## To-do item:
Without the pictures, give the entries below again exactly as written.

┄┄┄┄┄┄┄┄┄┄┄┄┄┄┄┄┄┄┄┄

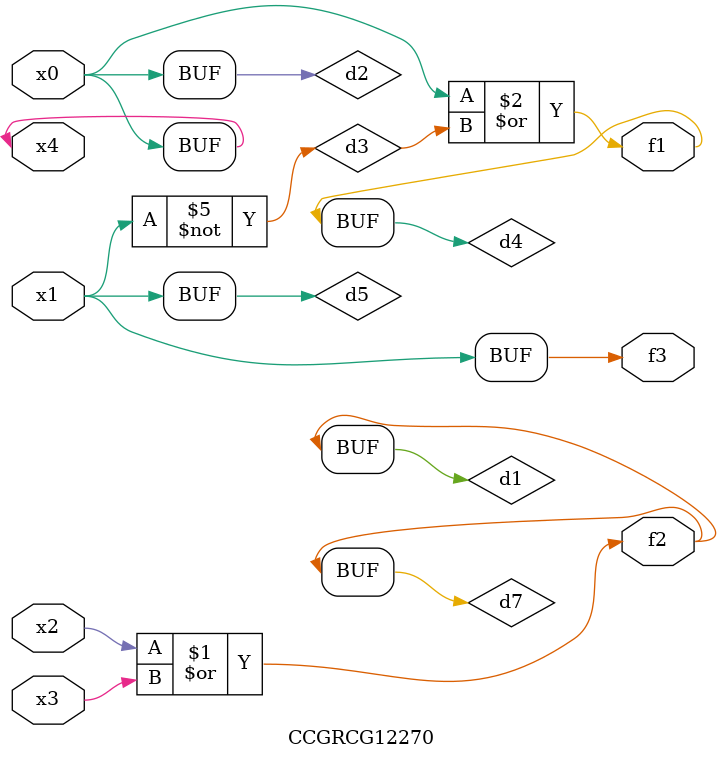
<source format=v>
module CCGRCG12270(
	input x0, x1, x2, x3, x4,
	output f1, f2, f3
);

	wire d1, d2, d3, d4, d5, d6, d7;

	or (d1, x2, x3);
	buf (d2, x0, x4);
	not (d3, x1);
	or (d4, d2, d3);
	not (d5, d3);
	nand (d6, d1, d3);
	or (d7, d1);
	assign f1 = d4;
	assign f2 = d7;
	assign f3 = d5;
endmodule

</source>
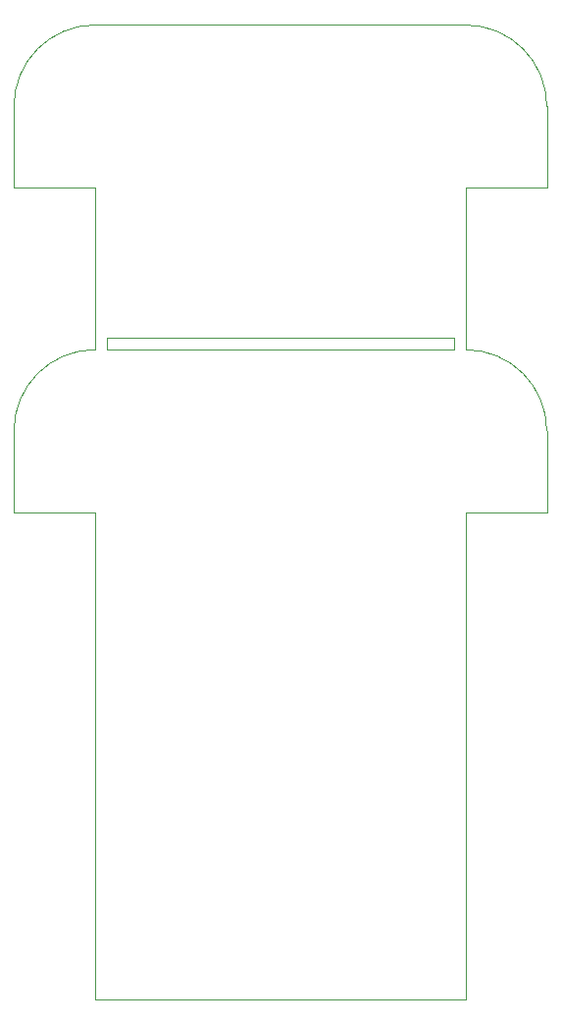
<source format=gbr>
%TF.GenerationSoftware,KiCad,Pcbnew,7.0.9*%
%TF.CreationDate,2024-01-17T13:02:16-08:00*%
%TF.ProjectId,micromouse,6d696372-6f6d-46f7-9573-652e6b696361,rev?*%
%TF.SameCoordinates,Original*%
%TF.FileFunction,Profile,NP*%
%FSLAX46Y46*%
G04 Gerber Fmt 4.6, Leading zero omitted, Abs format (unit mm)*
G04 Created by KiCad (PCBNEW 7.0.9) date 2024-01-17 13:02:16*
%MOMM*%
%LPD*%
G01*
G04 APERTURE LIST*
%TA.AperFunction,Profile*%
%ADD10C,0.100000*%
%TD*%
G04 APERTURE END LIST*
D10*
X169999999Y-64000001D02*
G75*
G03*
X163000001Y-57000001I-6999999J1D01*
G01*
X130999999Y-56999999D02*
X163000001Y-57000001D01*
X124000000Y-71000001D02*
X123999999Y-63999999D01*
X132000000Y-84000000D02*
X132000000Y-85000000D01*
X162000000Y-84000000D02*
X132000000Y-84000000D01*
X130999998Y-84999998D02*
G75*
G03*
X123999998Y-91999998I2J-7000002D01*
G01*
X163000000Y-85000000D02*
X163000000Y-71000001D01*
X124000000Y-99000000D02*
X131000000Y-99000000D01*
X124000000Y-71000001D02*
X131000000Y-71000001D01*
X131000000Y-141000000D02*
X163000000Y-141000000D01*
X162000000Y-84000000D02*
X162000000Y-85000000D01*
X131000000Y-141000000D02*
X131000000Y-99000000D01*
X170000000Y-99000000D02*
X170000000Y-92000000D01*
X170000000Y-71000001D02*
X170000001Y-64000001D01*
X131000000Y-71000001D02*
X130999998Y-84999998D01*
X170000000Y-99000000D02*
X163000000Y-99000000D01*
X163000000Y-99000000D02*
X163000000Y-141000000D01*
X124000000Y-99000000D02*
X123999998Y-91999998D01*
X170000000Y-92000000D02*
G75*
G03*
X163000000Y-85000000I-7000000J0D01*
G01*
X170000000Y-71000001D02*
X163000000Y-71000001D01*
X130999999Y-56999999D02*
G75*
G03*
X123999999Y-63999999I1J-7000001D01*
G01*
X132000000Y-84999998D02*
X162000000Y-85000000D01*
M02*

</source>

┄┄┄┄┄┄┄┄┄┄┄┄┄┄┄┄┄┄┄┄

## Your solution:
<source format=v>
module CCGRCG12270(
	input x0, x1, x2, x3, x4,
	output f1, f2, f3
);

	wire d1, d2, d3, d4, d5, d6, d7;

	or (d1, x2, x3);
	buf (d2, x0, x4);
	not (d3, x1);
	or (d4, d2, d3);
	not (d5, d3);
	nand (d6, d1, d3);
	or (d7, d1);
	assign f1 = d4;
	assign f2 = d7;
	assign f3 = d5;
endmodule

</source>
<source format=gbr>
%TF.GenerationSoftware,KiCad,Pcbnew,7.0.9*%
%TF.CreationDate,2024-01-17T13:02:16-08:00*%
%TF.ProjectId,micromouse,6d696372-6f6d-46f7-9573-652e6b696361,rev?*%
%TF.SameCoordinates,Original*%
%TF.FileFunction,Profile,NP*%
%FSLAX46Y46*%
G04 Gerber Fmt 4.6, Leading zero omitted, Abs format (unit mm)*
G04 Created by KiCad (PCBNEW 7.0.9) date 2024-01-17 13:02:16*
%MOMM*%
%LPD*%
G01*
G04 APERTURE LIST*
%TA.AperFunction,Profile*%
%ADD10C,0.100000*%
%TD*%
G04 APERTURE END LIST*
D10*
X169999999Y-64000001D02*
G75*
G03*
X163000001Y-57000001I-6999999J1D01*
G01*
X130999999Y-56999999D02*
X163000001Y-57000001D01*
X124000000Y-71000001D02*
X123999999Y-63999999D01*
X132000000Y-84000000D02*
X132000000Y-85000000D01*
X162000000Y-84000000D02*
X132000000Y-84000000D01*
X130999998Y-84999998D02*
G75*
G03*
X123999998Y-91999998I2J-7000002D01*
G01*
X163000000Y-85000000D02*
X163000000Y-71000001D01*
X124000000Y-99000000D02*
X131000000Y-99000000D01*
X124000000Y-71000001D02*
X131000000Y-71000001D01*
X131000000Y-141000000D02*
X163000000Y-141000000D01*
X162000000Y-84000000D02*
X162000000Y-85000000D01*
X131000000Y-141000000D02*
X131000000Y-99000000D01*
X170000000Y-99000000D02*
X170000000Y-92000000D01*
X170000000Y-71000001D02*
X170000001Y-64000001D01*
X131000000Y-71000001D02*
X130999998Y-84999998D01*
X170000000Y-99000000D02*
X163000000Y-99000000D01*
X163000000Y-99000000D02*
X163000000Y-141000000D01*
X124000000Y-99000000D02*
X123999998Y-91999998D01*
X170000000Y-92000000D02*
G75*
G03*
X163000000Y-85000000I-7000000J0D01*
G01*
X170000000Y-71000001D02*
X163000000Y-71000001D01*
X130999999Y-56999999D02*
G75*
G03*
X123999999Y-63999999I1J-7000001D01*
G01*
X132000000Y-84999998D02*
X162000000Y-85000000D01*
M02*

</source>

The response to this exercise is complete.